Member of Kerala Legislative Assembly
- In office 2011–2016
- Constituency: Thiruvambadi

Personal details
- Born: 5 August 1943 Thamarassery
- Died: 9 November 2020 (aged 77)
- Party: Indian Union Muslim League
- Spouse: Khadeeja

= C. Moyinkutty =

Indian politician (1943–2020)

C. Moyinkutty (5 August 1943 – 9 November 2020) was an MLA, and the State Vice President of Indian Union Muslim League. He was previously elected to Kerala Legislative Assembly in 1996, 2006 and 2011 from Koduvally (1996-2001) and Thiruvambady (2001-2006; 2011-2016) constituencies. He was the Muthavalli and the President of Andona Mahal Juma Masjid.

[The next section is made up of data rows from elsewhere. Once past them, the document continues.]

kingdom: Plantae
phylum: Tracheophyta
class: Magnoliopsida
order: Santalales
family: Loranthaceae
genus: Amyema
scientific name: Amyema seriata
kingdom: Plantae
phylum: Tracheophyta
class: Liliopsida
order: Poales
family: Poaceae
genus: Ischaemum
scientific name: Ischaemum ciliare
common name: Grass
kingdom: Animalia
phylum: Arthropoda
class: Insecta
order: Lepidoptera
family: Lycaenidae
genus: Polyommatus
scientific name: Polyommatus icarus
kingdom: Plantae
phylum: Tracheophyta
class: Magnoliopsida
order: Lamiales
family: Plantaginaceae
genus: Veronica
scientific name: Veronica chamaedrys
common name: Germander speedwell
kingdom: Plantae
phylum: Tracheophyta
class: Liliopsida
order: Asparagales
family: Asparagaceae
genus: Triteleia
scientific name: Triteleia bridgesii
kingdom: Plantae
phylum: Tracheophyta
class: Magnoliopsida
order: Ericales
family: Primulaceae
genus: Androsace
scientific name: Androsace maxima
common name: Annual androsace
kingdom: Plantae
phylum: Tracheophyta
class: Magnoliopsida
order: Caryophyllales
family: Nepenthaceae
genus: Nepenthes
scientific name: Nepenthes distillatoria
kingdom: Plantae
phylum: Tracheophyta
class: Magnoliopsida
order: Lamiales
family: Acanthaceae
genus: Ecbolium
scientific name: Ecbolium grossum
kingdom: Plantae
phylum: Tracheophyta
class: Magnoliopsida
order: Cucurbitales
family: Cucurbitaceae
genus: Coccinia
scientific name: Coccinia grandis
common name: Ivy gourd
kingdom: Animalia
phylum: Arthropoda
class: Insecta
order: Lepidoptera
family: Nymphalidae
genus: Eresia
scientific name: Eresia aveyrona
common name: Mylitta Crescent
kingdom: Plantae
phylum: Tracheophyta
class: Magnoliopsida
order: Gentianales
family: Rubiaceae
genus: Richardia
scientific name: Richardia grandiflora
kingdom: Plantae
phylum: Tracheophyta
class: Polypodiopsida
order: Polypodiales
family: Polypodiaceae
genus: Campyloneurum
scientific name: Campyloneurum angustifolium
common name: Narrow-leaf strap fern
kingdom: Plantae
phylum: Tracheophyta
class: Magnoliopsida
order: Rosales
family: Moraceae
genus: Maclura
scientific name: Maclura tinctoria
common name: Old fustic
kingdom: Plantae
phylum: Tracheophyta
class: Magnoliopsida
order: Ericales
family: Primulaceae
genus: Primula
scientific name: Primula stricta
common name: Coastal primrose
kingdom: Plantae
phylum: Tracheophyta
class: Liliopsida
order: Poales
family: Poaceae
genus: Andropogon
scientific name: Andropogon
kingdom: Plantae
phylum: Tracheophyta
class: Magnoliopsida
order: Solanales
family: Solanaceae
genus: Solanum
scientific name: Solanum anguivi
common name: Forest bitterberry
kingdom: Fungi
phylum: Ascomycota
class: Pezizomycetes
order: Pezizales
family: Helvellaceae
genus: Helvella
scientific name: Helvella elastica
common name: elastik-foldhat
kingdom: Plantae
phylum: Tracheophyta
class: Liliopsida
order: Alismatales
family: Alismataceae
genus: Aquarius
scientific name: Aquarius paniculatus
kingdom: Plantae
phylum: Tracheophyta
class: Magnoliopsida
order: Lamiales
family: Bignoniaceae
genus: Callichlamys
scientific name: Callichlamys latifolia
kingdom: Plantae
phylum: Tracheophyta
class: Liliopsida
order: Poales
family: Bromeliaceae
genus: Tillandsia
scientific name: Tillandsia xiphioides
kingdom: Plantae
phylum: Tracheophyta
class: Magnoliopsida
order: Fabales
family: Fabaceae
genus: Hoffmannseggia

Moyinkutty died on 9 November 2020 at the age of 77.

==Positions held==
- State President and General Secretary of Muslim Youth League
- Kozhikode District Secretary and Treasurer of Muslim League
- Member K.S.R.D.B; Wakf Board
- President of Grama Panchayat, Thamarassery.
- Member of Legislative Assembly in 1996-2001 (Koduvally constituency)
- Member of Legislative Assembly in 2001-2006 (Thiruvambady constituency)
- Member of Legislative Assembly in 2011-2016 (Thiruvambady constituency)
- Member of KSRTC Adversary board

==Personal life==
He was the son of Ahamed Kutty Haji and Kunhi Umacha. He was born at Thamarassery on 5 August 1943. He was married to Khadeeja and had three children. His children's names are Ansar M Ahammed, Haseena O, Mubeena.